■ Extracted material ■

==================================================

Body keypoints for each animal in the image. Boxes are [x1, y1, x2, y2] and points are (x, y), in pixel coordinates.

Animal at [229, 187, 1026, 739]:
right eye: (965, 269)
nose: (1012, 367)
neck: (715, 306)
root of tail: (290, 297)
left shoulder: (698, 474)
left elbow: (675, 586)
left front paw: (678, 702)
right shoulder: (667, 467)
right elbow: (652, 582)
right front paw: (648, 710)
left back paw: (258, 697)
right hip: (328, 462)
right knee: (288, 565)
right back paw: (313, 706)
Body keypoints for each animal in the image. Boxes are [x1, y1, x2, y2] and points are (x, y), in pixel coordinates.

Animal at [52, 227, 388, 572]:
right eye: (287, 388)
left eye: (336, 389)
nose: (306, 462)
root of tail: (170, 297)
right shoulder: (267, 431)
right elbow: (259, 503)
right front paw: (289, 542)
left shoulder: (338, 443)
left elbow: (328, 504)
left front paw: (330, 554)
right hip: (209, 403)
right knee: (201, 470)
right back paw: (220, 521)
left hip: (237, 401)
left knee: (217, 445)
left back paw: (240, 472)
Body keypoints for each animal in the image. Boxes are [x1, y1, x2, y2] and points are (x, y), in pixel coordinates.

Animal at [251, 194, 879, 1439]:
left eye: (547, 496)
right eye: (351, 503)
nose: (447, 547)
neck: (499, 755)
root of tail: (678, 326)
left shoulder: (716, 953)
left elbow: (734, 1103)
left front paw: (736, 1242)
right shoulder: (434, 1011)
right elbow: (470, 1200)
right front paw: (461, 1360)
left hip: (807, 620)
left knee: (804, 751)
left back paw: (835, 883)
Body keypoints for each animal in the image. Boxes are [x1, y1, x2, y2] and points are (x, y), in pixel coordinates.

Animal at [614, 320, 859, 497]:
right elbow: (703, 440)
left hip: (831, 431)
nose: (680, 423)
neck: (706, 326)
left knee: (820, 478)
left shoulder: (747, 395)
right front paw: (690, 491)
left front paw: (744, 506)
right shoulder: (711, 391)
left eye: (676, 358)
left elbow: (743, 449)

==================================================

Every line of the listing needs to be written out exactly.

■ Response for this exercise ■
Body keypoints for each animal in the image. Boxes are [x1, y1, x2, y2] and points are (x, y), in pixel coordinates.

Animal at [229, 187, 1026, 739]:
right eye: (965, 269)
nose: (1012, 367)
neck: (715, 306)
root of tail: (290, 297)
left shoulder: (698, 474)
left elbow: (675, 586)
left front paw: (678, 702)
right shoulder: (667, 467)
right elbow: (652, 582)
right front paw: (648, 710)
left back paw: (258, 697)
right hip: (328, 462)
right knee: (288, 565)
right back paw: (313, 706)
Body keypoints for each animal in the image. Boxes are [x1, y1, x2, y2] and points are (x, y), in pixel coordinates.

Animal at [52, 227, 388, 572]:
right eye: (287, 388)
left eye: (336, 389)
nose: (306, 462)
root of tail: (170, 297)
right shoulder: (267, 431)
right elbow: (259, 503)
right front paw: (289, 542)
left shoulder: (338, 443)
left elbow: (328, 504)
left front paw: (330, 554)
right hip: (209, 403)
right knee: (201, 470)
right back paw: (220, 521)
left hip: (237, 401)
left knee: (217, 445)
left back paw: (240, 472)
Body keypoints for each animal in the image. Boxes are [x1, y1, x2, y2] and points are (x, y), in pixel coordinates.

Animal at [251, 194, 879, 1439]:
left eye: (547, 496)
right eye: (351, 503)
nose: (447, 547)
neck: (499, 755)
root of tail: (678, 326)
left shoulder: (716, 953)
left elbow: (734, 1103)
left front paw: (736, 1242)
right shoulder: (434, 1011)
right elbow: (470, 1200)
right front paw: (461, 1360)
left hip: (807, 620)
left knee: (804, 751)
left back paw: (835, 883)
Body keypoints for each animal in the image. Boxes are [x1, y1, x2, y2] and points are (x, y), in pixel coordinates.

Animal at [614, 320, 859, 497]:
right elbow: (703, 440)
left hip: (831, 431)
nose: (680, 423)
neck: (706, 326)
left knee: (820, 478)
left shoulder: (747, 395)
right front paw: (690, 491)
left front paw: (744, 506)
right shoulder: (711, 391)
left eye: (676, 358)
left elbow: (743, 449)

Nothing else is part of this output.